(Saved entries)
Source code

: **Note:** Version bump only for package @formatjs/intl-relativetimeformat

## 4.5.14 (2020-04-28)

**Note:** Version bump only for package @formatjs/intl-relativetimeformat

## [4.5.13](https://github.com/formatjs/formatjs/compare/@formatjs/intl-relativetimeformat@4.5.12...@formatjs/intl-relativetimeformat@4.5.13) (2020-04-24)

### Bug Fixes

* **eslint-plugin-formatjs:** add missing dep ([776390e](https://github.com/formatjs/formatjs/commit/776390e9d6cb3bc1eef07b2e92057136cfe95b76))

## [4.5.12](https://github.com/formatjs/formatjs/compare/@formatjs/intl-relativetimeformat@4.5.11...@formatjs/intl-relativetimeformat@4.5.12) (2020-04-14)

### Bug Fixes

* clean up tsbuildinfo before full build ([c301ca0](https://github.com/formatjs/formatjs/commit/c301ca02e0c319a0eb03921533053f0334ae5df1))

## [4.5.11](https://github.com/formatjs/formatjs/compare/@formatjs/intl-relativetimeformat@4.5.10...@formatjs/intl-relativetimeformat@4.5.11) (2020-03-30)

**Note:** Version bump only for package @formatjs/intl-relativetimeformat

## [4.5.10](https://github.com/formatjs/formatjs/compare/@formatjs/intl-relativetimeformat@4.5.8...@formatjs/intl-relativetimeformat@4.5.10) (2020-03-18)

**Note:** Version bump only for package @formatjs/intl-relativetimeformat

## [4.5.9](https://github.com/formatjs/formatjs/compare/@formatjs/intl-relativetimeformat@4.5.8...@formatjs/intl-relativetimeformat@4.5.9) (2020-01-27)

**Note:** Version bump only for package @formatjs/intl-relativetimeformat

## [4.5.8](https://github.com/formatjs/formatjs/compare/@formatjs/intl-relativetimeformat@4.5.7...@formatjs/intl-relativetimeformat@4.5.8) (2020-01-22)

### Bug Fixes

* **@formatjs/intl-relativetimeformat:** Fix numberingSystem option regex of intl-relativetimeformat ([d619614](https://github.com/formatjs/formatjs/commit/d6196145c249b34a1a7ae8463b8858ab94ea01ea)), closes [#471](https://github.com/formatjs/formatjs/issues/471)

> **What is required**
Reproduce each line of the data containing the word "github".

> **Expected answer**
## [4.5.13](https://github.com/formatjs/formatjs/compare/@formatjs/intl-relativetimeformat@4.5.12...@formatjs/intl-relativetimeformat@4.5.13) (2020-04-24)
* **eslint-plugin-formatjs:** add missing dep ([776390e](https://github.com/formatjs/formatjs/commit/776390e9d6cb3bc1eef07b2e92057136cfe95b76))
## [4.5.12](https://github.com/formatjs/formatjs/compare/@formatjs/intl-relativetimeformat@4.5.11...@formatjs/intl-relativetimeformat@4.5.12) (2020-04-14)
* clean up tsbuildinfo before full build ([c301ca0](https://github.com/formatjs/formatjs/commit/c301ca02e0c319a0eb03921533053f0334ae5df1))
## [4.5.11](https://github.com/formatjs/formatjs/compare/@formatjs/intl-relativetimeformat@4.5.10...@formatjs/intl-relativetimeformat@4.5.11) (2020-03-30)
## [4.5.10](https://github.com/formatjs/formatjs/compare/@formatjs/intl-relativetimeformat@4.5.8...@formatjs/intl-relativetimeformat@4.5.10) (2020-03-18)
## [4.5.9](https://github.com/formatjs/formatjs/compare/@formatjs/intl-relativetimeformat@4.5.8...@formatjs/intl-relativetimeformat@4.5.9) (2020-01-27)
## [4.5.8](https://github.com/formatjs/formatjs/compare/@formatjs/intl-relativetimeformat@4.5.7...@formatjs/intl-relativetimeformat@4.5.8) (2020-01-22)
* **@formatjs/intl-relativetimeformat:** Fix numberingSystem option regex of intl-relativetimeformat ([d619614](https://github.com/formatjs/formatjs/commit/d6196145c249b34a1a7ae8463b8858ab94ea01ea)), closes [#471](https://github.com/formatjs/formatjs/issues/471)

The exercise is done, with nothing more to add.